“Okay, but how are you feeling about work? You know what Dr. Nesbit said, about how important it is to be in touch with—”
“I’m feeling great,” Kate said. Only after she said it did she realize it was true. She had been so weary when she had arrived in Callinas, so drained. Limp, like overkneaded dough. Now there was a little crackle of energy inside her. A flicker of yeast, starting to rise.
“I think you were right,” she continued. “All I needed was some sun.”
“I didn’t say that was all you needed,” her mother said. Her voice had taken on that frayed tone she got sometimes, and Kate could picture her fidgeting with the sleeve of her cardigan, the way she did when she felt like a conversation was swooping out of control.
“No, I know.” Kate tried to sound soothing. “I’m trying to say I’m doing well.”
“Okay, but let me read you this article I saw in Psychology Today—wait, let me find it … here, I’m looking in the dining room, I think it was on the table…”
As Darcy continued narrating her movements, Kate’s phone pinged with a message. It was from Nikhil.
Hey Kate, breaking the BARTENDER’S CODE OF SILENCE to tell u Kid just walked into PPs. If u still want to talk to him.
God bless Nikhil. Kate had still been checking at Esme’s store from time to time, hoping to find Kid again, with no luck. The surly old man seemed to have vanished into thin air.
“It’s not on the console,” her mother was saying.
“Mom, I have to go,” Kate said, reaching out to hang up the call.
She checked the time. She didn’t get off work for three and a half hours, which was a lot of hourly pay. But she had been trying to find Kid for days, and if she waited until she normally left work, he would be long gone. She flipped her phone over and over in her hand, thinking hard. Then she sighed and got to her feet. She went down the hall, through the living room, to the base of the stairs.
“Theo?” she called out.
The squeak of his desk chair being rolled back. “Yeah?”

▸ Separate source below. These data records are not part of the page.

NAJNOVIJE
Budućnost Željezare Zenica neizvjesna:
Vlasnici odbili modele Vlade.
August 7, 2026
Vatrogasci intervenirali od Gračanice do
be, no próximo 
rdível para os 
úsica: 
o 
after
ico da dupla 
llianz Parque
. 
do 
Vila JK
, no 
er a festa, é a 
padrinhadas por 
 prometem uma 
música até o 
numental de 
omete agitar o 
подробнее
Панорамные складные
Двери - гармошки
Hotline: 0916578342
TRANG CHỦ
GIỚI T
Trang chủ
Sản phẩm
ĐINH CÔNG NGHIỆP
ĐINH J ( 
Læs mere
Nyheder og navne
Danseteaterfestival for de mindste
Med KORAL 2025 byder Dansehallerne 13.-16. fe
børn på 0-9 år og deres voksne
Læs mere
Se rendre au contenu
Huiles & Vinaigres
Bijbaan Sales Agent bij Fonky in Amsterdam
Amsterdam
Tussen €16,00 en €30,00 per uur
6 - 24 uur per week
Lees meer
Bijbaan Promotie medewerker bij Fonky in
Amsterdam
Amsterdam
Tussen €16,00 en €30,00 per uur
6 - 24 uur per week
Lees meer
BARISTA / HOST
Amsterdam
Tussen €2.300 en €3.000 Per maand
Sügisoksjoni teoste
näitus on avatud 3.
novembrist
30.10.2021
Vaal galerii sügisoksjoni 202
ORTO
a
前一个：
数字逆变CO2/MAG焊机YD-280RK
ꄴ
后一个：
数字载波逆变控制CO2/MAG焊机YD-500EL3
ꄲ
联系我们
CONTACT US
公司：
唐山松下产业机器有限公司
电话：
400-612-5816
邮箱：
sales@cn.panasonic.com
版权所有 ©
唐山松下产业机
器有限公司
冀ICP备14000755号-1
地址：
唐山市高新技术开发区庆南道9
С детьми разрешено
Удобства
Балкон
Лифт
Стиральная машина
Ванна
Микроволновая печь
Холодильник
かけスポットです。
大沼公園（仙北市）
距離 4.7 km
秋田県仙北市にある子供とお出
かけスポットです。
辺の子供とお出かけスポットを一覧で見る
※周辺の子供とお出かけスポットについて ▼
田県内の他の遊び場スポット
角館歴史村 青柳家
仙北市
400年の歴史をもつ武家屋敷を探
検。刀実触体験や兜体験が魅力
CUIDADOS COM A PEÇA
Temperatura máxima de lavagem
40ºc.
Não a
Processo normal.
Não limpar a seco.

“I’m not feeling so well. I think I’m going to go home early.”
There was a pause, then footsteps. Kate tried to look sick just as Theo appeared at the bend in the stairs.
“Are you okay?” He looked concerned. “Do you want me to drive you home? You shouldn’t hike alone if you’re not feeling well.”
“I might throw up,” she said. “I’d be embarrassed.”
“If that’s all…” Theo started down the stairs. “I have two kids. One of them likes getting the other to eat crayons. I’ve seen a lot of vomit.”
“Theo!” Kate held up her hand. Now she felt like she might actually be sick. “Thank you. But I really just want to walk home on my own.”
Theo stopped and rested his hand on the rail. His brows knit together. “Okay. But can you at least text me when you get to your aunt and uncle’s?”
“As soon as I get there,” she promised.
* * *
When Kate walked into Pawpaw’s, the place looked empty, except for the same rotating group of barely legal surf bros who were always parked in the biggest booth, and of course Nikhil, who had contorted himself halfway across the counter to watch the soccer match playing on the bar’s only TV. Kate thought Kid might have already left. Only when Nikhil—not taking his eyes off the screen—pointed to the corner did she see the skinny, cargo-pants leg sticking out from behind the nonfunctional jukebox. She gave Nikhil a mock salute and wove through the tables.
Kid was alone, doing a newspaper crossword and nursing a dark beer. He had brought in some Chinese takeout, and the gluey brown sauce dripped from the takeout container onto the plastic bag. His scarecrow body barely fit into the tiny nook he had chosen. It should have looked ridiculous. Yet there was something defiant about the way he sat there, his knees scrunched almost to his chest, his pen scratching across the pale gray paper.
“I used to know someone who wrote those,” Kate said brightly.
Kid looked up and frowned. He didn’t look especially surprised to see her.
“Big whoop,” he said, returning to the crossword.
She tried to look kind and nonthreatening. “Do you have a moment to talk? I’ve been trying to find you.”
“I know.” He started filling in a blank square. “Esme told me.”